Food Establishment Registration
The Bioterrorism Act of 2002 requires domestic and foreign facilities that manufacture, process, pack, or hold food for human consumption (including dietary supplements and dietary ingredients) in the United States to register with FDA. This registration requirement enables FDA to quickly identify and locate affected food processors and other establishments in the event of deliberate or accidental contamination of food.
The regulation requires the owner, operator, or agent in charge the food facility to register with FDA, provide information about the name and address at which, and all trade names under which, the registrant conducts business, and information about certain categories of food the facility produces. For a foreign facility, the registration must also include the name of the U.S. agent for the facility.
Registration is required for domestic facilities whether or not food from the facility enters interstate commerce. Domestic facilities are also required to provide emergency contact information. All changes to such information must be reported within 60 days.
Have questions about the registration requirements? We can help you file or we can do it for you.

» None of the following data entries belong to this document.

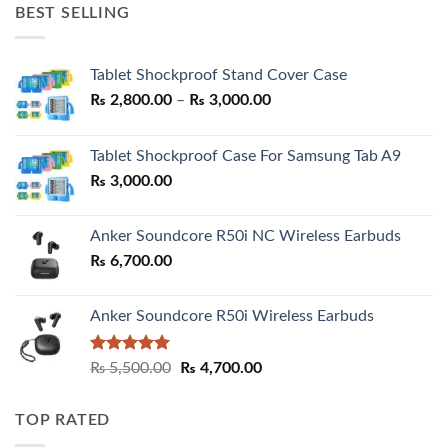
was:
is:
BEST SELLING
₨ 7,500.00.
₨ 6,200.00.
Tablet Shockproof Stand Cover Case
Price
₨
2,800.00
–
₨
3,000.00
range:
₨ 2,800.00
Tablet Shockproof Case For Samsung Tab A9
through
₨
3,000.00
₨ 3,000.00
Anker Soundcore R50i NC Wireless Earbuds
₨
6,700.00
Anker Soundcore R50i Wireless Earbuds
Rated
5.00
Original
Current
₨
5,500.00
₨
4,700.00
out of 5
price
price
was:
is:
TOP RATED
₨ 5,500.00.
₨ 4,700.00.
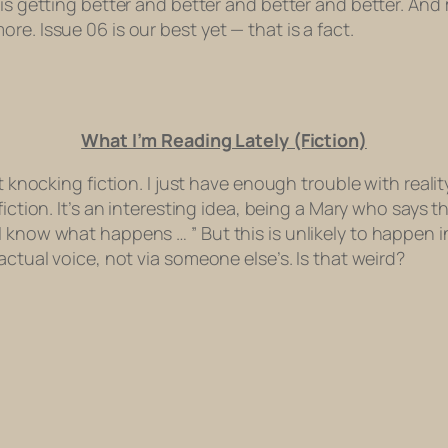
is getting better and better and better and better. And 
e. Issue 06 is our best yet — that is a fact.
What I’m Reading Lately (Fiction)
 knocking fiction. I just have enough trouble with reality
fiction. It’s an interesting idea, being a Mary who says th
know what happens … ” But this is unlikely to happen in t
actual voice, not via someone else’s. Is that weird?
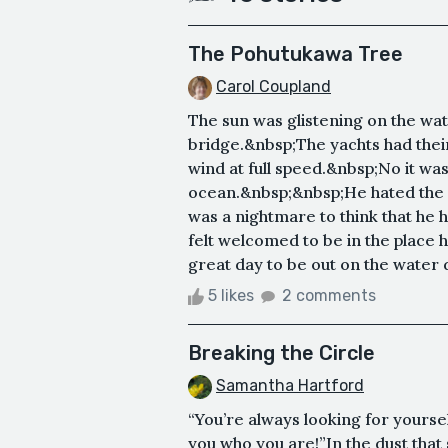
The Pohutukawa Tree
Carol Coupland
The sun was glistening on the wat
bridge.&nbsp;The yachts had their
wind at full speed.&nbsp;No it w
ocean.&nbsp;&nbsp;He hated the w
was a nightmare to think that he h
felt welcomed to be in the place 
great day to be out on the water d
5 likes
2 comments
Breaking the Circle
Samantha Hartford
“You’re always looking for yourself
you who you are!”In the dust that s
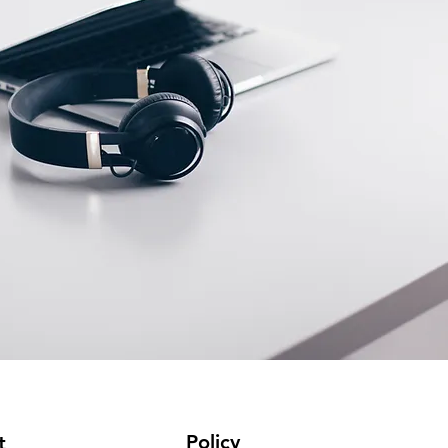
Policy
t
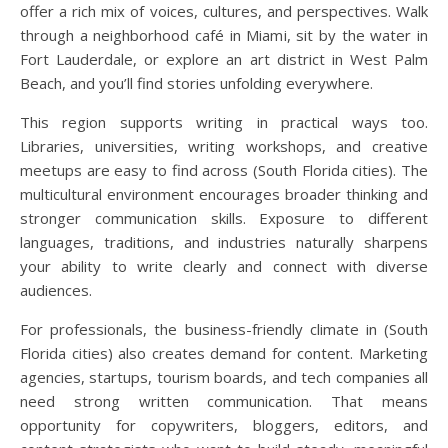
offer a rich mix of voices, cultures, and perspectives. Walk
through a neighborhood café in Miami, sit by the water in
Fort Lauderdale, or explore an art district in West Palm
Beach, and you’ll find stories unfolding everywhere.
This region supports writing in practical ways too.
Libraries, universities, writing workshops, and creative
meetups are easy to find across (South Florida cities). The
multicultural environment encourages broader thinking and
stronger communication skills. Exposure to different
languages, traditions, and industries naturally sharpens
your ability to write clearly and connect with diverse
audiences.
For professionals, the business-friendly climate in (South
Florida cities) also creates demand for content. Marketing
agencies, startups, tourism boards, and tech companies all
need strong written communication. That means
opportunity for copywriters, bloggers, editors, and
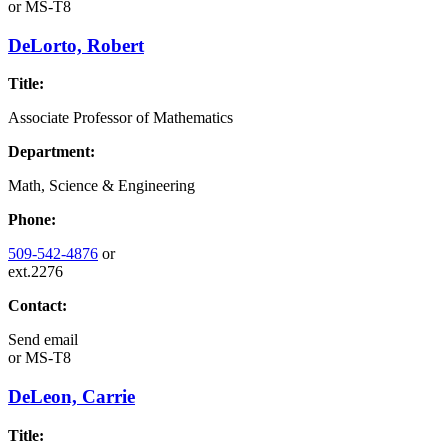
or
MS-T8
DeLorto, Robert
Title:
Associate Professor of Mathematics
Department:
Math, Science & Engineering
Phone:
509-542-4876
or
ext.2276
Contact:
Send email
or
MS-T8
DeLeon, Carrie
Title:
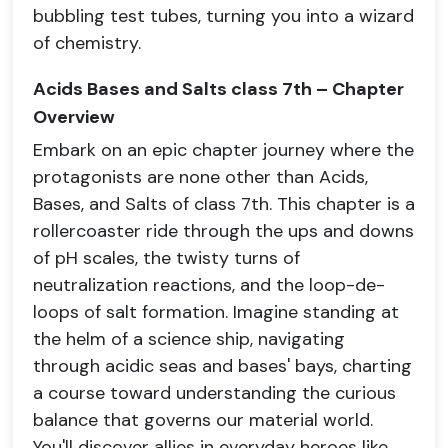
bubbling test tubes, turning you into a wizard
of chemistry.
Acids Bases and Salts class 7th – Chapter
Overview
Embark on an epic chapter journey where the
protagonists are none other than Acids,
Bases, and Salts of class 7th. This chapter is a
rollercoaster ride through the ups and downs
of pH scales, the twisty turns of
neutralization reactions, and the loop-de-
loops of salt formation. Imagine standing at
the helm of a science ship, navigating
through acidic seas and bases' bays, charting
a course toward understanding the curious
balance that governs our material world.
You'll discover allies in everyday heroes like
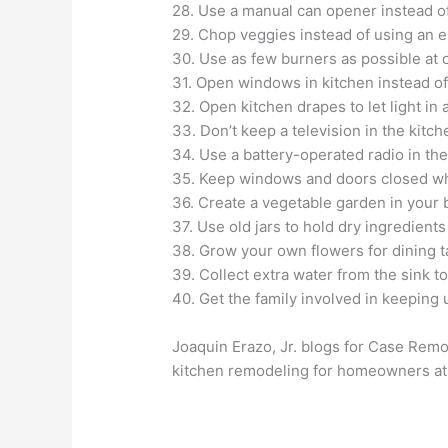
28. Use a manual can opener instead of
29. Chop veggies instead of using an e
30. Use as few burners as possible at 
31. Open windows in kitchen instead of
32. Open kitchen drapes to let light in 
33. Don’t keep a television in the kitch
34. Use a battery-operated radio in the
35. Keep windows and doors closed whe
36. Create a vegetable garden in your 
37. Use old jars to hold dry ingredient
38. Grow your own flowers for dining t
39. Collect extra water from the sink to
40. Get the family involved in keeping 
Joaquin Erazo, Jr. blogs for Case Remo
kitchen remodeling for homeowners a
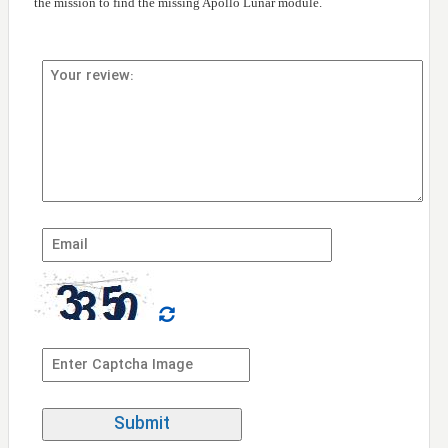
the mission to find the missing Apollo Lunar module.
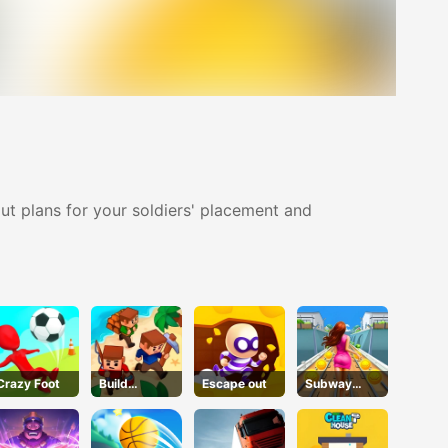
ut plans for your soldiers' placement and
Crazy Foot
Build
Escape out
Subway
leIsland
Endless Run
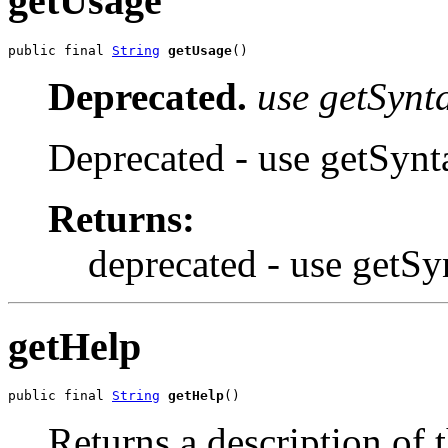
getUsage
public final 
String
getUsage
()
Deprecated.
use getSynta
Deprecated - use getSynt
Returns:
deprecated - use getSy
getHelp
public final 
String
getHelp
()
Returns a description of 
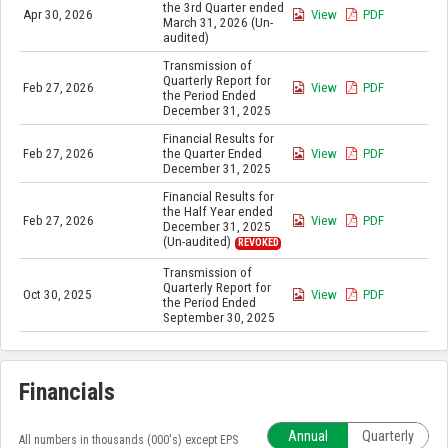
the 3rd Quarter ended
Apr 30, 2026
View
PDF
March 31, 2026 (Un-
audited)
Transmission of
Quarterly Report for
Feb 27, 2026
View
PDF
the Period Ended
December 31, 2025
Financial Results for
Feb 27, 2026
the Quarter Ended
View
PDF
December 31, 2025
Financial Results for
the Half Year ended
Feb 27, 2026
View
PDF
December 31, 2025
(Un-audited)
REVOKED
Transmission of
Quarterly Report for
Oct 30, 2025
View
PDF
the Period Ended
September 30, 2025
Financials
Annual
Quarterly
All numbers in thousands (000's) except EPS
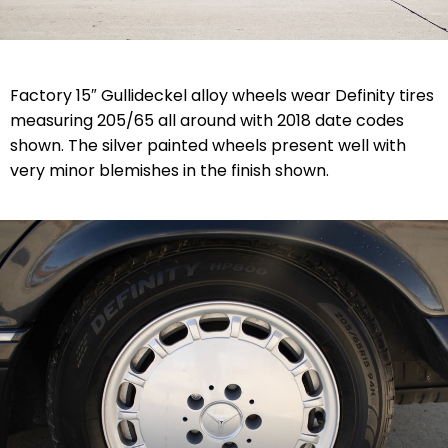
Factory 15″ Gullideckel alloy wheels wear Definity tires
measuring 205/65 all around with 2018 date codes
shown. The silver painted wheels present well with
very minor blemishes in the finish shown.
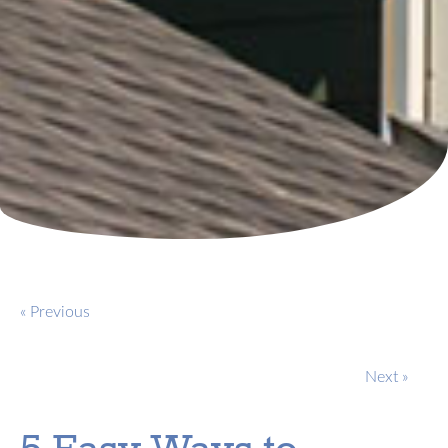
« Previous
Next »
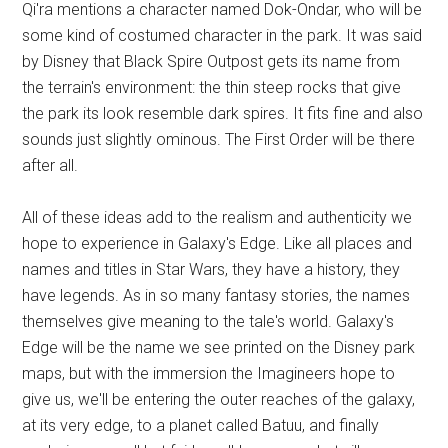
Qi'ra mentions a character named Dok-Ondar, who will be
some kind of costumed character in the park. It was said
by Disney that Black Spire Outpost gets its name from
the terrain's environment: the thin steep rocks that give
the park its look resemble dark spires. It fits fine and also
sounds just slightly ominous. The First Order will be there
after all.
All of these ideas add to the realism and authenticity we
hope to experience in Galaxy's Edge. Like all places and
names and titles in Star Wars, they have a history, they
have legends. As in so many fantasy stories, the names
themselves give meaning to the tale's world. Galaxy's
Edge will be the name we see printed on the Disney park
maps, but with the immersion the Imagineers hope to
give us, we'll be entering the outer reaches of the galaxy,
at its very edge, to a planet called Batuu, and finally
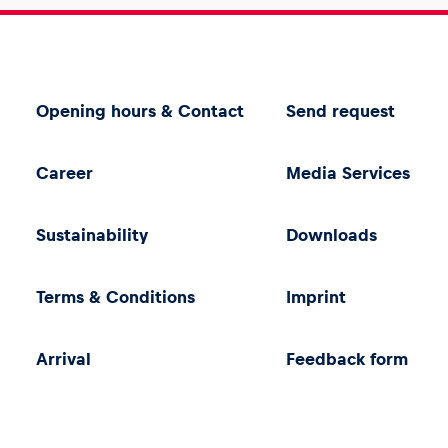
Opening hours & Contact
Send request
Career
Media Services
Sustainability
Downloads
Terms & Conditions
Imprint
Arrival
Feedback form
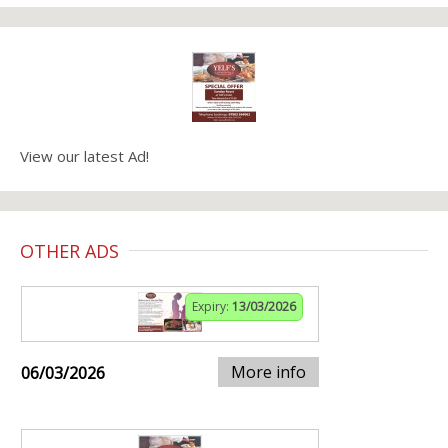
View our latest Ad!
OTHER ADS
Expiry:
13/03/2026
More info
06/03/2026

When Must Your Facility Register
Facilities that go into business after December 12, 2003, must register before they begin
manufacturing/processing, packing, or holding operations.
How Often Your Facility Must Register
Registration is required only once for each food facility. However, if required registration information about your facility changes, you must update the registration.
Who May Register
The owner, operator, or agent in charge of a facility, or an individual authorized by one of them, may register that facility.
Foreign facilities must designate a U.S. agent, who lives or maintains a place of business in the U.S. and is physically present in the U.S., for purposes of registration. The U.S. agent may be authorized to register the facility.
What If Your Facility Fails to Register
Failure to register your facility, update required elements, or cancel registration in accordance with this regulation is a prohibited act under the Federal Food, Drug, and Cosmetic Act. The Federal government can bring a civil action against persons who commit a prohibited act, or it can bring a criminal action in Federal court to prosecute persons who are responsible for the commission of a prohibited act, or both.
If a foreign facility is required to register but fails to do so, food from that facility that is offered for import into the U.S. is subject to refusal. The food may be held within the port of entry, unless directed elsewhere by FDA or the Customs and Border Protection Service (CBP).